In fact, if we're going to march to the good, old, liberal tune that government exists to take care of the things people are too cheap or lazy to take care of themselves, I'd opt for the hunting stipend over the $1,500 per head cost to kill wolves.
But I've got an idea better than either of those that doesn't cost one government dime -- a good, sound conservative idea that not only helps with the predator problem but might also solve Alaska's long-running subsistence dispute, at least in the road-accessible parts of the state.
As you well know, in many places the state now doles out subsistence hunting permits on the basis of a point system that has little, if any, relationship to who needs or deserves subsistence. I know you've obtained these "subsistence'' permits for Nelchina caribou before, and I don't think you really needed to kill a caribou to survive, did you?
And your mom and dad get these permits most every year. Do a couple of elderly, retired people really need to shoot two Nelchina caribou every fall when most of the Alaskan families who would like to shoot just one Nelchina caribou can't even get a permit to go hunt?
My plan would end the permit giveaway and provide everyone an equal chance of earning a permit. Given what I know about your dad's past hunting activities, he'd be pretty much guaranteed a permit under this new law too.

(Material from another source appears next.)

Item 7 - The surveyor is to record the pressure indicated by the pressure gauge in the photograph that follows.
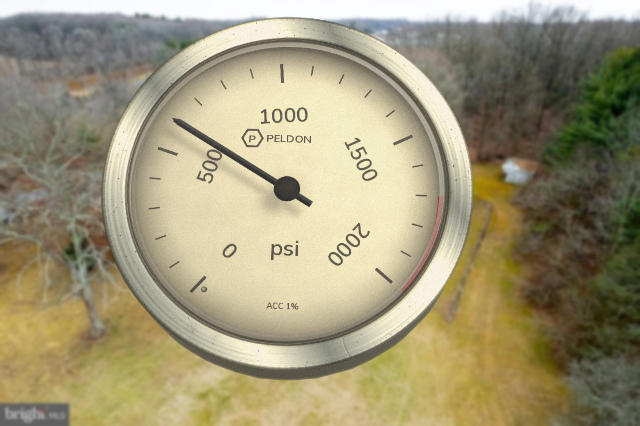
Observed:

So don't worry about that.
Here's the Medred plan:
Tie state hunting permits to predator kills in any area where the Alaska Board of Game decides wolf or bear numbers need to be reduced.
Make it a requirement that to qualify for a Nelchina subsistence caribou permit, or a Fortymile registration caribou permit, or a Yentna drainage subsistence moose permit, or any of the other subsistence or registration permits handed out in areas where excess predation is deemed a problem, a hunter has to document that he or she killed a wolf or bear or maybe both in that area in the 12 months previous.
Yes, I know, this would cause a lot of grumbling from some of those existing Tier II subsistence permits holders in Anchorage who think they are owed a Nelchina caribou because they've lived here a long time and have earned a longevity-bonus right to drive their four-wheeler into position to shoot one somewhere back off the Denali or Glenn highways. Then load it up to drive back to their RV to drive home.
I'm sure they'd object to being required to engage in the work necessary to kill a wolf or bear in Game Management Unit 13, but as our last conservative president used to note, many things are "hard work."
And when it comes to hunting, that is the way it should be.
The experience is measured in the effort and the time spent engaged with nature, or it ought to be. For those people to whom hunting is only about shooting things, well, they can go to the rifle range and shoot things.
A predator control system that ties subsistence permits to the field time needed to kill a bear or wolf -- a task usually more difficult than potting a caribou along the Denali Highway -- would likely cost lazy people their permits, but it would reward the people who are out there often enough to at least understand the meaning of the term "subsistence lifestyle."
More than that, though, a program that requires people to earn permits by killing predators could help get rid of costly state predator control programs and put an end to this liberal nonsense that we need government to fix every problem.
I don't think that's necessary. Do you?
OK, maybe you and the legislature could boost the oil taxes a bit more to raise some money to subsidize ammunition for people willing to earn their moose or caribou permits under the Medred plan.
But if that's too mavericky to get done, well hell, I'll buy my own ammo.